- Teks Kutipan:
Gagasan Prof. Satjipto Rahardjo tentang reformasi polisi sipil bukan sekadar rangkaian konsepsi akademik, melainkan refleksi mendalam atas relasi antara kekuasaan, hukum, dan kemanusiaan. Dalam pandangan beliau, hukum tidak boleh berhenti sebagai teks yang kaku, melainkan harus menjadi instrumen pembebasan dan perlindungan bagi rakyat. Kepolisian, sebagai alat negara yang bersentuhan langsung dengan warga, seharusnya menjadi manifestasi nyata dari semangat hukum progresif yakni hukum yang hidup, bergerak, dan berpihak kepada manusia.

- Tujuan Latihan:
Jawab singkat pertanyaan ini berdasarkan kutipan tentang gagasan Prof. Satjipto Rahardjo di atas.
1. Hukum tidak boleh berhenti sebagai apa?
2. Kepolisian disebut sebagai alat negara yang bagaimana?
3. Seperti apa hukum progresif digambarkan?

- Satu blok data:
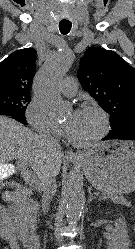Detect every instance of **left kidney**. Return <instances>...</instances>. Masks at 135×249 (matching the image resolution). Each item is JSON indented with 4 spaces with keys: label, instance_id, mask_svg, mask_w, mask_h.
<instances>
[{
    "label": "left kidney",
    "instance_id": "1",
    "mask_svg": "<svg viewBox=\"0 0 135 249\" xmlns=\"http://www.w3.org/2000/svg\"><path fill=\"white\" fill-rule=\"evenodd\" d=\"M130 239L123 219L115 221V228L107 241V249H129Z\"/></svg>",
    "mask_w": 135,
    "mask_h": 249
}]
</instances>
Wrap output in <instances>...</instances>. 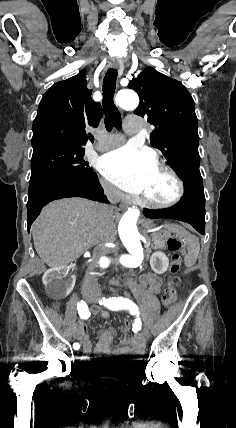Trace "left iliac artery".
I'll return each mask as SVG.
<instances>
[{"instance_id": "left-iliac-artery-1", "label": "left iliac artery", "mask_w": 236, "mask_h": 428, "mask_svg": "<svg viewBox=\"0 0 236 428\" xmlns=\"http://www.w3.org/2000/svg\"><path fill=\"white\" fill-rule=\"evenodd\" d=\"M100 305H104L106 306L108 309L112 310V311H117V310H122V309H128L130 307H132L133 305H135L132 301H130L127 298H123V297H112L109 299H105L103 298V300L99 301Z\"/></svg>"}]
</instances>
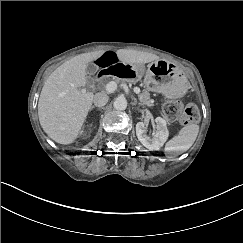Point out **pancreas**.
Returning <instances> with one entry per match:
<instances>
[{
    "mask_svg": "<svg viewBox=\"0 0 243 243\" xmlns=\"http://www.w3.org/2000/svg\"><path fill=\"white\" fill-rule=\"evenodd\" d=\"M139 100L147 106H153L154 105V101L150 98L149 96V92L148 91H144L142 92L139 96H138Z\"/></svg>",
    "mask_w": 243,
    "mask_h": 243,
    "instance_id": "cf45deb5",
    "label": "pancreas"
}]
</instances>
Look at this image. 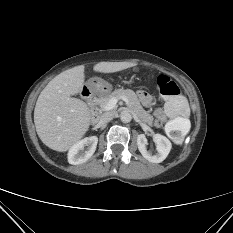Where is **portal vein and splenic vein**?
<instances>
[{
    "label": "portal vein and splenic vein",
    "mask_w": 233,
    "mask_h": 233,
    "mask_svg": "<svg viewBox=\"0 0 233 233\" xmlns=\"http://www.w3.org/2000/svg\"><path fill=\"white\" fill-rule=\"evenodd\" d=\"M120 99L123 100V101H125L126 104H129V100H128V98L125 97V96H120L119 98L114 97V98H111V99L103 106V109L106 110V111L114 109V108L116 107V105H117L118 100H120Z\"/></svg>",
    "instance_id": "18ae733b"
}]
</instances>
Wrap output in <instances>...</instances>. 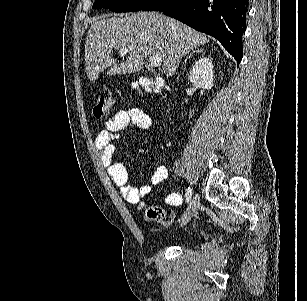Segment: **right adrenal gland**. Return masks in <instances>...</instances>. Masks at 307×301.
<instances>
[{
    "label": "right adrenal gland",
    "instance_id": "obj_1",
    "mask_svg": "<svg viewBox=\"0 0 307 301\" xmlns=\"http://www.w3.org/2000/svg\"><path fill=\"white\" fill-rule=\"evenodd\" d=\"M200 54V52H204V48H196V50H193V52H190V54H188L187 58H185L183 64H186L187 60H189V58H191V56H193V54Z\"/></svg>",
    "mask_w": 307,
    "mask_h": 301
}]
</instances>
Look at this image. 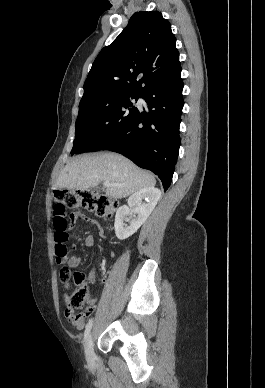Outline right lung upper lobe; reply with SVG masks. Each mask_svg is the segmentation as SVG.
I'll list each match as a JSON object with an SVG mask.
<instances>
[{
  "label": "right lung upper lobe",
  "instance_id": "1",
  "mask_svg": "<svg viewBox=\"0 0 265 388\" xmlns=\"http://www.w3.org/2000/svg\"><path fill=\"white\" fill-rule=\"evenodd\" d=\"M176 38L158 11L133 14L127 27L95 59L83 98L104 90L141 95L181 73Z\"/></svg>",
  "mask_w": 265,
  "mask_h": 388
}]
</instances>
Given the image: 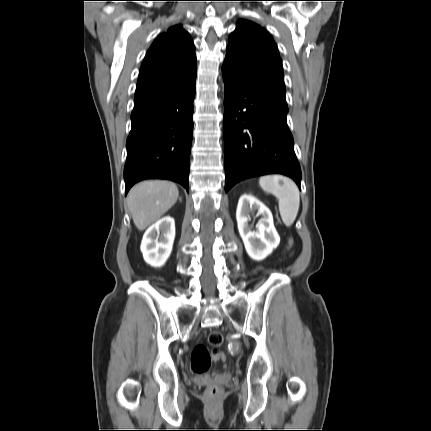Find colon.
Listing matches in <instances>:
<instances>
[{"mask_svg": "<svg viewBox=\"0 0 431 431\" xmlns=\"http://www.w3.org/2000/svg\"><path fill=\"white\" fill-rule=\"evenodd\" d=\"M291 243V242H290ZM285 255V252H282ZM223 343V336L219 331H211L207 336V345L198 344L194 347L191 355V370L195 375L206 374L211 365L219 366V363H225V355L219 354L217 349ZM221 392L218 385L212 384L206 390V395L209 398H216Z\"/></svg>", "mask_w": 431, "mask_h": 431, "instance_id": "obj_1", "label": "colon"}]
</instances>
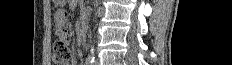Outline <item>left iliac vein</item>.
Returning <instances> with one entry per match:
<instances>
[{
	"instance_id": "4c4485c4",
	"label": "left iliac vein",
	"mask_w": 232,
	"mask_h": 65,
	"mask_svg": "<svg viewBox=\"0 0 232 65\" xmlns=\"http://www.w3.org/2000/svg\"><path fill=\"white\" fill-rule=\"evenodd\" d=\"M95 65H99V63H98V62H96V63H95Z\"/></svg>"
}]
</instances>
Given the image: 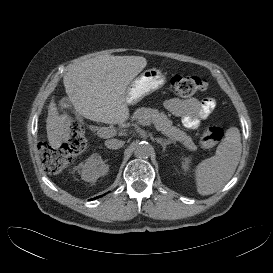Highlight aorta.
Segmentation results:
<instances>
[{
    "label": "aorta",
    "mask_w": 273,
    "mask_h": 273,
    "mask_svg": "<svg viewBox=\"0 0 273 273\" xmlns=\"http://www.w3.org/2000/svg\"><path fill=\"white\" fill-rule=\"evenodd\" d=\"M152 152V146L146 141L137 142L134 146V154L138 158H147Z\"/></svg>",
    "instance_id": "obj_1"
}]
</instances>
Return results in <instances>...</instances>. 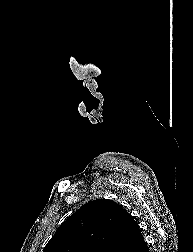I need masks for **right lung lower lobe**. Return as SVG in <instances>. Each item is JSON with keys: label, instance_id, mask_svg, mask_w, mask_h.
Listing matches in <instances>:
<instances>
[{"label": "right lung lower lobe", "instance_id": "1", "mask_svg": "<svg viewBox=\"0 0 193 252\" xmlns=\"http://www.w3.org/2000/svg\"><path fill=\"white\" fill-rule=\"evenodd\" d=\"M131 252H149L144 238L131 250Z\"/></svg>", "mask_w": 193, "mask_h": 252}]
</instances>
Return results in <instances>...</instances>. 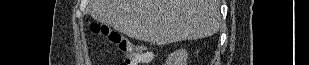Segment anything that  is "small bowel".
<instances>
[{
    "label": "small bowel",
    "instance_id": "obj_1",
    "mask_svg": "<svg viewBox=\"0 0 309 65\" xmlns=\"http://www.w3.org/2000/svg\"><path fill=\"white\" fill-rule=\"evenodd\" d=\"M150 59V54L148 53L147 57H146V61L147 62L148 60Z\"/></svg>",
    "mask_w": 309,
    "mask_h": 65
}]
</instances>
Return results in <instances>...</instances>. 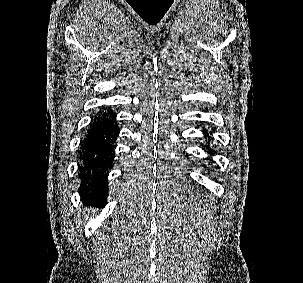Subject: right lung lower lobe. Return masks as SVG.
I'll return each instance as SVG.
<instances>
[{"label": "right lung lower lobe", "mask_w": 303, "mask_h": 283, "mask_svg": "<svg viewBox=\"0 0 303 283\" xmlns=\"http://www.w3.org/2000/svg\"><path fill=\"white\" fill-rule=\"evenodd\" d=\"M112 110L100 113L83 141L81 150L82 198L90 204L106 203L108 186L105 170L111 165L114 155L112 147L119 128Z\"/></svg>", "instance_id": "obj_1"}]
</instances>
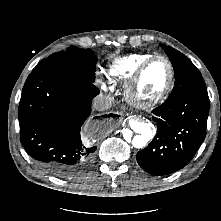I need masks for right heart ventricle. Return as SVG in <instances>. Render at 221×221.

- Hasil Berikut:
1. Sebagai teks yang kaku.
2. Alat negara yang bersentuhan langsung dengan warga.
3. Hukum yang hidup, bergerak, dan berpihak kepada manusia.